The statue was fenced off and the museum lined with riot police earlier this month as Back Lives Matter protesters gathered (REUTERS)

It comes as the anti-racism momentum, sparked by the death of George Floyd, has prompted authorities across the world to reassess monuments and statues depicting historical figures associated with white supremacy or slavery.

On June 4, the statue was fenced off and the museum lined with riot police as Back Lives Matter demonstrators gathered amid the ongoing global protests.

However, Donald Trump was quick to slam the decision, tweeting on Monday: "Ridiculous. Don't do it!"

The US president has blasted the US-wide protests, saying demonstrators have behaved badly and calling on police to use more force to quash tensions.
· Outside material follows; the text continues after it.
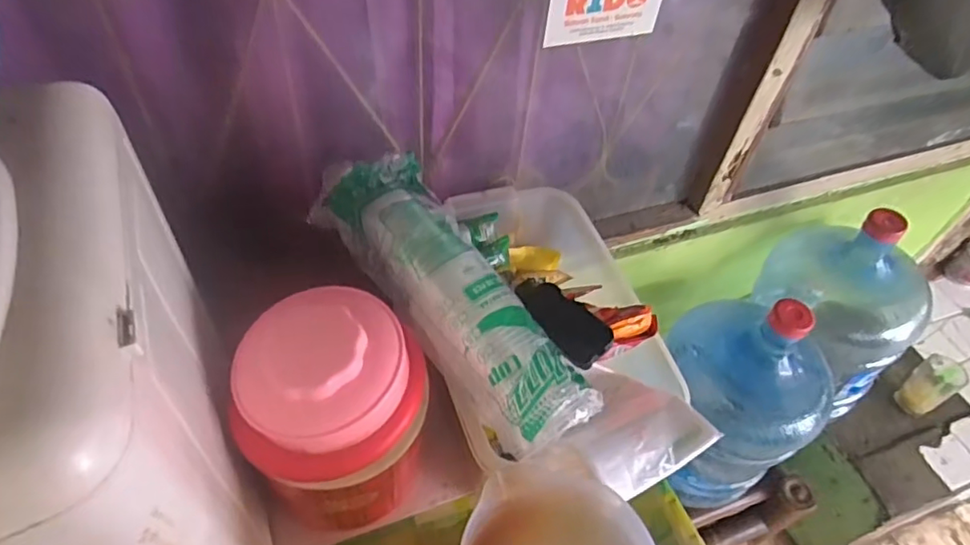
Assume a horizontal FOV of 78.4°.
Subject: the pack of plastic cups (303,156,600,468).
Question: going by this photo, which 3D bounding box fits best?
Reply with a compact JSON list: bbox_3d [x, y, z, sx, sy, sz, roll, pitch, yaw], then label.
[{"bbox_3d":[-0.040,0.019,0.595,0.114,0.088,0.357,-28,58,-25],"label":"pack of plastic cups"}]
People gather in front of the American Museum of Natural History as protests, prompted by the death in Minneapolis police custody of George Floyd, continue (REUTERS)

At a rally last week, Mr said: "The unhinged left-wing mob is trying to vandalize our history, desecrate our monuments - our beautiful monuments - tear down our statues and punish, cancel and persecute anyone who does not conform to their demands for absolute and total control. We're not conforming"

His comments came in reaction to New York mayor Bill de Blasio's written statement on Sunday, which said: “The American Museum of Natural History has asked to remove the Theodore Roosevelt statue because it explicitly depicts Black and Indigenous people as subjugated and racially inferior.

“The City supports the Museum’s request. It is the right decision and the right time to remove this problematic statue.”

The museum’s president, Ellen Futter, told the New York Times the museum’s “community has been profoundly moved by the ever-widening movement for racial justice that has emerged after the killing of George Floyd”.

New York City Mayor Bill De Blasio (file photo) (REUTERS)

“We have watched as the attention of the world and the country has increasingly turned to statues as powerful and hurtful symbols of systemic racism,” Ms Futter said.

Officials said it had not been determined when the Roosevelt statue would be removed and where it would go.

“The composition of the Equestrian Statue does not reflect Theodore Roosevelt’s legacy,” Theodore Roosevelt IV, a great-grandson of the president, said in a statement to the Times.

“It is time to move the statue and move forward.”

Ms Futter said the museum objected to the statue but not to Roosevelt, a pioneering conservationist whose father was a founding member of the museum and who served as New York’s governor before becoming the 26th president.

She said the museum would name its Hall of Biodiversity for Roosevelt “in recognition of his conservation legacy”.

In 2017, protesters splashed red liquid on the statue’s base to represent blood and published a statement calling for its removal as an emblem of “patriarchy, white supremacy and settler-colonialism”.